Again, as many contributions here show, wetness is a difficult target and a lot depends on the context. Other threads seem to discuss Bing's, or Copilot's, reluctance to follow requirements. My most recent attempts have been very laborious - one session remained completely dry, and some pictures obstinately remain without the head or feet, or both. Here are some that at least look wet. I admit the model in red blouse requires some imagination, but at least the photographer in her leather suit looks wet - against what I ordered.
I still can't manage "shower" on Bing but "bathtub" sometimes works. Bing lately has been rejected "pool" or "swimming pool" so it's back to fountains.
Unfortunately I don't recall the exact prompt and I don't seem to have it in my collection, but I believe it was something like "being drenched by a stream of water from above".
The prompt for the first one was "white tiles in background. medium portrait of excited 30 year old woman standing in soaked blue jeans and magenta knit shirt, drenched. a small stream of water dumps onto her head from above, huge glass cubicle"
WF1 said: The prompt for the first one was "white tiles in background. medium portrait of excited 30 year old woman standing in soaked blue jeans and magenta knit shirt, drenched. a small stream of water dumps onto her head from above, huge glass cubicle"
Thanks! That worked. I made modifications as I went along; my usual strapless dress and gloves. Earlier in the evening, I was able to get a few "after a pie fight" pictures before that crapped out. (Four of each are shown.) The fantasy I'm trying to create is a woman with pie on her getting into the shower, still dressed, to clean up.
It seems the key is to bury the offending trigger words. I've gotten flagged for "water" and "soaked" This time I was even able to get "smirking" in place of "excited."
Yeah, I also figured out it's always a good idea to wrap the more "critical" trigger words in some descriptive trivia. However I still wonder how sometimes this will work more or less in otherwise nvery similar prompts, or that changing a single word like color etc. can make the difference between complete block or multiple picture generation.
Sleazoid44 said: Bing also doesn't like "blonde" but "red-haired" is OK (now).
That depends... In the prompt I posted above I can easily add "blonde" and will usually get 2-3 pictures. Sometimes I can tell my model to be "soaking wet", sometimes I can't. It also seems to vary a lot with the clothing style used.

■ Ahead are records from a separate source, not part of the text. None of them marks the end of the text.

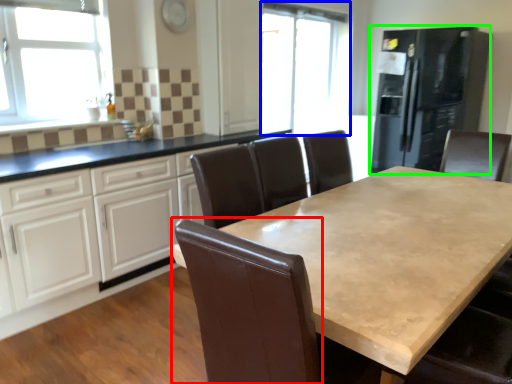
Question: Estimate the real-world distances between objects in this image. Which object is farther from swivel chair (highlighted by a red box), window screen (highlighted by a blue box) or fridge (highlighted by a green box)?

Choices:
 (A) window screen
 (B) fridge

Answer: (A)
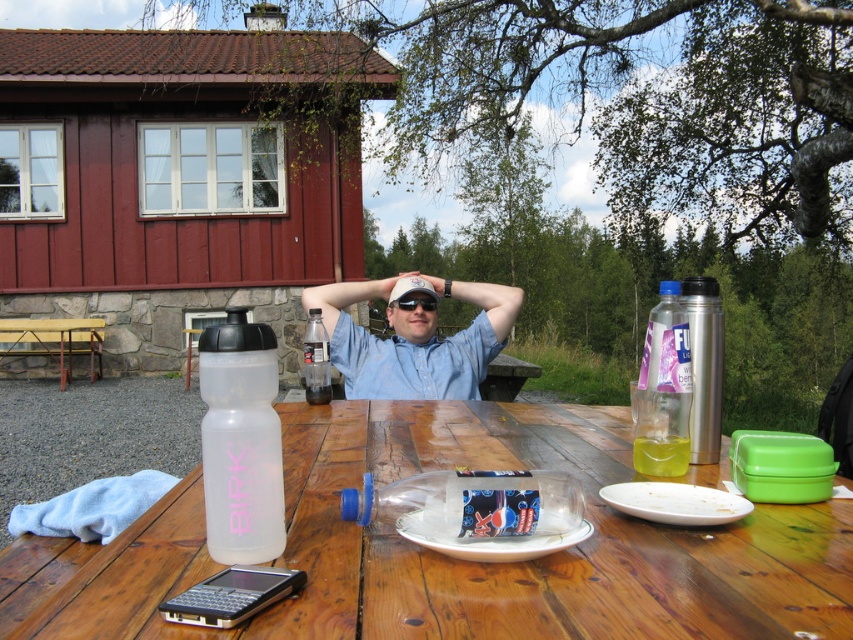
Is blue cotton shirt at center closer to camera compared to white matte cap at center?

Yes, it is in front of white matte cap at center.

Is blue cotton shirt at center to the left of white matte cap at center from the viewer's perspective?

Indeed, blue cotton shirt at center is positioned on the left side of white matte cap at center.

Find the location of `blue cotton shirt at center`. blue cotton shirt at center is located at coordinates (415, 336).

Is blue cotton shirt at center further to camera compared to black plastic goggles at center?

No.

Is blue cotton shirt at center above black plastic goggles at center?

No.

Where is `blue cotton shirt at center`? The image size is (853, 640). blue cotton shirt at center is located at coordinates (415, 336).

Does translucent plastic bottle at right have a greater width compared to white plastic plate at center?

In fact, translucent plastic bottle at right might be narrower than white plastic plate at center.

Is point (688, 401) less distant than point (396, 529)?

No, (688, 401) is further to viewer.

Is point (651, 394) farther from viewer compared to point (590, 529)?

Yes, point (651, 394) is farther from viewer.

Find the location of a particular element. translucent plastic bottle at right is located at coordinates (663, 388).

The prompt for the first one was "white tiles in background. medium portrait of excited 30 year old woman standing in soaked blue jeans and magenta knit shirt, drenched. a small stream of water dumps onto her head from above, huge glass cubicle"
and I want to believe that if you pan out you can see she definitely kept her sneakers and socks for the shower
I tried again my prompt from last year with a single (!) brick missing from an old wall and a woman trying to reach high (!) to stick it back while water is flooding from the hole. The Image creator had not improved, but I got a couple of quite wet images. When I asked the woman green to turn towards us and support the wall, I ran out of boosts. Probably I wouldn't have seen her face anyway, because the creator seems to be quite sparing with them, at least for me.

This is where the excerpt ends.